What brings the tradability of services for small open economies? The answer depends on the perspective you take. It is nothing new if you consider cross-border trade in services as a similar development to trade in goods, i.e. services trade is nothing special. However, it is hard to defend that customerization, proximity, imperfect competition, and intangibility are less important or just as important for services than for goods. Although some characteristics of services, like intangibility and proximity, limit the tradability, trade in services is affected by many other factors. Many of these factors are discussed in this special issue like the complementarity between goods and services trade, the complementarity with foreign establishments (FDI), productivity of services to overcome market entry costs, the knowledge intensity of business services and the wish to protect innovation by IPR. Also other policy factors are discussed, like discrimination of foreign service providers, limited market access and the level of regulation. From theory we know that many of these mechanisms affect the tradability of services, but we are less sure about the impact of them. We also know that the importance of these factors depend on the type of services. A single overall approach clearly does not fit. However, data limitations so far hamper extensive empirical research, although progressing is being made.
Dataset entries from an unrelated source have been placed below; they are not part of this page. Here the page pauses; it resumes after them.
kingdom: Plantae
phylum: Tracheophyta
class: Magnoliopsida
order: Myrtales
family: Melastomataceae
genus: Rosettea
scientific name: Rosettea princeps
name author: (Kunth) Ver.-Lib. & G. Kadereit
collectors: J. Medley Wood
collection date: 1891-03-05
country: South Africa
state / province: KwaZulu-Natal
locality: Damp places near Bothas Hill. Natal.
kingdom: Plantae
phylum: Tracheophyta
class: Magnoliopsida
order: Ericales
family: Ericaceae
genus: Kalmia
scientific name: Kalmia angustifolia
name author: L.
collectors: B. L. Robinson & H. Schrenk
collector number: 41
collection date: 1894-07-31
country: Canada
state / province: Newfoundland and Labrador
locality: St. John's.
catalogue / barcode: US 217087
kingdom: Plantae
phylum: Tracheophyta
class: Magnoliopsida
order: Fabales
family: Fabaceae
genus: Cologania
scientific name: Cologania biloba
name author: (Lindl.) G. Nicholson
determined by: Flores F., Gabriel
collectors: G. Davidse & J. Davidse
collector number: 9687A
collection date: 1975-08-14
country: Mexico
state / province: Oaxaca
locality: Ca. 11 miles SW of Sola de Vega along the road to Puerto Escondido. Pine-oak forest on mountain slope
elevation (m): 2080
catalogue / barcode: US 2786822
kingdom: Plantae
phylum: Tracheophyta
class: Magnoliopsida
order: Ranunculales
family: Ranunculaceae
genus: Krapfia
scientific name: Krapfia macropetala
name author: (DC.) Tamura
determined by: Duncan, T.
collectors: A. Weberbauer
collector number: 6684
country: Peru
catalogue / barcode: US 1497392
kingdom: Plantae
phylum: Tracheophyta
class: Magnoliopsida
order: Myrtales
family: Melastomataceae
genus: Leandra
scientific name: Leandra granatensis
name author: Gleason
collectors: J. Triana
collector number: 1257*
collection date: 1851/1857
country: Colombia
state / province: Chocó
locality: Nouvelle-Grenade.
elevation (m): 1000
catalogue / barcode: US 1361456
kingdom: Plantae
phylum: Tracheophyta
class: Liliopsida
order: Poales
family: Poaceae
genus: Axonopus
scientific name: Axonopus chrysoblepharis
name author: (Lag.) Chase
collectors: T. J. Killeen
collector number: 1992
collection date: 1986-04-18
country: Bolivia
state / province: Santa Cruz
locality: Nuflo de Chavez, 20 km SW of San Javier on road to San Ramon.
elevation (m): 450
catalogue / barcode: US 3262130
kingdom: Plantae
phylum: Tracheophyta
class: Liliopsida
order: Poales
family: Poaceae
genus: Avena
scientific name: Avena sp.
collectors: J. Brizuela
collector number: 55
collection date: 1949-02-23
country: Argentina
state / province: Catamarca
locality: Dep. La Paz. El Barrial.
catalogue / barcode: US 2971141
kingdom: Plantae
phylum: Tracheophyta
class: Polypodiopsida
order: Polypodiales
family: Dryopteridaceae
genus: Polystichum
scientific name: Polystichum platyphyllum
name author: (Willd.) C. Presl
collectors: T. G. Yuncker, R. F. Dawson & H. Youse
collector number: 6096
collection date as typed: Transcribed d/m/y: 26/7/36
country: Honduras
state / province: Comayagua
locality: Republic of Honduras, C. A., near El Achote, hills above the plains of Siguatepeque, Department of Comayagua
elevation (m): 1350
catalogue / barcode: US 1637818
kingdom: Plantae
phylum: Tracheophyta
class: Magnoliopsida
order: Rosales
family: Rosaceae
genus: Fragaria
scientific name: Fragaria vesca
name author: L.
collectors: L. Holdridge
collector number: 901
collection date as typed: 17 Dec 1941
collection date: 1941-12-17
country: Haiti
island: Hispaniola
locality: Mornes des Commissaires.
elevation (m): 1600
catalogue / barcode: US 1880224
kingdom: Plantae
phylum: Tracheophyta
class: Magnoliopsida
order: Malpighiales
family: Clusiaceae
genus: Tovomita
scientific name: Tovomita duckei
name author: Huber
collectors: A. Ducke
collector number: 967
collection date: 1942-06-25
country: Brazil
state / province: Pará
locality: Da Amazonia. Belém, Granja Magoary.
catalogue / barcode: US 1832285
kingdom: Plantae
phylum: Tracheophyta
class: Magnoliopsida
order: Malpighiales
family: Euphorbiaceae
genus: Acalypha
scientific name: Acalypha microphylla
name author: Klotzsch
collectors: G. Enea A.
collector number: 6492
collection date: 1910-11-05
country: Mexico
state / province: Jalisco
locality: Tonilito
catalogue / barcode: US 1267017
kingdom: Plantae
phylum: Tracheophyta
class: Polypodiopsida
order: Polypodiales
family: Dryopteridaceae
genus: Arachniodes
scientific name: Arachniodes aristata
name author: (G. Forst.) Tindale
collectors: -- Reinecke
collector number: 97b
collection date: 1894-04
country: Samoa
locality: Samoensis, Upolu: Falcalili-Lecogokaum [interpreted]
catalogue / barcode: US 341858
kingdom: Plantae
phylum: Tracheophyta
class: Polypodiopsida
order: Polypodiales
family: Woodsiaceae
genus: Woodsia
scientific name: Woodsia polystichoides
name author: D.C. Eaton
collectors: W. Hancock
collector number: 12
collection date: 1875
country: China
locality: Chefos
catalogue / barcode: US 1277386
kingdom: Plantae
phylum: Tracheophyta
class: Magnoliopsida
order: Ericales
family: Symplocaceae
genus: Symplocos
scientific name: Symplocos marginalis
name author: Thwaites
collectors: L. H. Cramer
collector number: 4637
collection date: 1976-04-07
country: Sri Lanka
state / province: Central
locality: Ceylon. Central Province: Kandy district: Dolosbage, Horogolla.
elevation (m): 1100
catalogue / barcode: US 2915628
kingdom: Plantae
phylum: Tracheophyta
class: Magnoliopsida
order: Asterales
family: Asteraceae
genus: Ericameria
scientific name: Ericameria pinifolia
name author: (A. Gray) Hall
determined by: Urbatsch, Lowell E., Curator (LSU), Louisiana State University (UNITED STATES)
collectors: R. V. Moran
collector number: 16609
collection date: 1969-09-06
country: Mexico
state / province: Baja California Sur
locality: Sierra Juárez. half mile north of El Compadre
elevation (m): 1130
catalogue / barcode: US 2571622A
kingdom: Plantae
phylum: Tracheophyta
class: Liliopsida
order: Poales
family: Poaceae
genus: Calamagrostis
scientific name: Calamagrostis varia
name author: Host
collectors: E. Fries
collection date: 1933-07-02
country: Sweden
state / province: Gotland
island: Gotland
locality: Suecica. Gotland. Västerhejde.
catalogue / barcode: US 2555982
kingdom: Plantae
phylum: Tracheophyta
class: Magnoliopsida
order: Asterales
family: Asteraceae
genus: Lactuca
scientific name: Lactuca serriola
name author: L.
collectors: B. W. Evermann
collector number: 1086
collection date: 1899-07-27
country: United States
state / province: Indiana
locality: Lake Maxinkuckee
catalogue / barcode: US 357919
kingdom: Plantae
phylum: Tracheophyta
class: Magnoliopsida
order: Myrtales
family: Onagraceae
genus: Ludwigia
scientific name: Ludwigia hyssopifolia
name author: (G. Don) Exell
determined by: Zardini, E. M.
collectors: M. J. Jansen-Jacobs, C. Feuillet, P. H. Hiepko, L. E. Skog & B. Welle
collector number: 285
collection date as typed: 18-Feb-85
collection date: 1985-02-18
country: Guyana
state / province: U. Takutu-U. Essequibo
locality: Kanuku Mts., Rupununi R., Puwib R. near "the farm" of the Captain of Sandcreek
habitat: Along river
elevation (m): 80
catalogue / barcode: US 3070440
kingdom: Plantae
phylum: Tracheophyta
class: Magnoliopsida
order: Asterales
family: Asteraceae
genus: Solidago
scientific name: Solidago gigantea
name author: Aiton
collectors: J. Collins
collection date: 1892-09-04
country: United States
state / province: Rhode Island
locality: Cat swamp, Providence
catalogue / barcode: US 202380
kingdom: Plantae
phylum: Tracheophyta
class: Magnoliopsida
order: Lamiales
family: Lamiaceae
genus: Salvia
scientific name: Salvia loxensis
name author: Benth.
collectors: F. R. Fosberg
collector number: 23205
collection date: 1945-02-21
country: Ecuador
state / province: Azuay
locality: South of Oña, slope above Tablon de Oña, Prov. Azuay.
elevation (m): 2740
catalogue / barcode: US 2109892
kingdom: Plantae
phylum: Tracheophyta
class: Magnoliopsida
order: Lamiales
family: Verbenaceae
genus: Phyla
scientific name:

What is in it for small advanced countries? To some extent comparative advantages play an important role, but economies of scale are probably much more important. Lack of standardization and imperfect competition limit the market size for small countries. Improved tradability of services could free these countries. Their service exporters could benefit from large export markets. Domestic manufacturing and service firms could benefit from a richer variety of business services inputs. From this point of view small advanced economies could benefit more from the tradability of services than large economies. In general, advanced small economies have the skills and innovative capacity to absorb and benefit from knowledge spillovers. The skilled workers seem also benefit the most from globalization of services.

The policy recommendation would be to stimulate services trade by reducing market entry costs for the home and export markets. It creates opportunities, but it is not only gold that is shining. Less competitive service firms have to leave the market or have to become more competitive. Firms become more vulnerable for merger and acquisition by the pools of foreign capital. This could bring in more productive capital and more knowledge, but also changes ownership relations and creates uncertainty. However, autarky has not proved to be a good strategy to generate wealth in the past. Most of the papers in this issue point convincingly at the positive productivity effects of trade in producer services.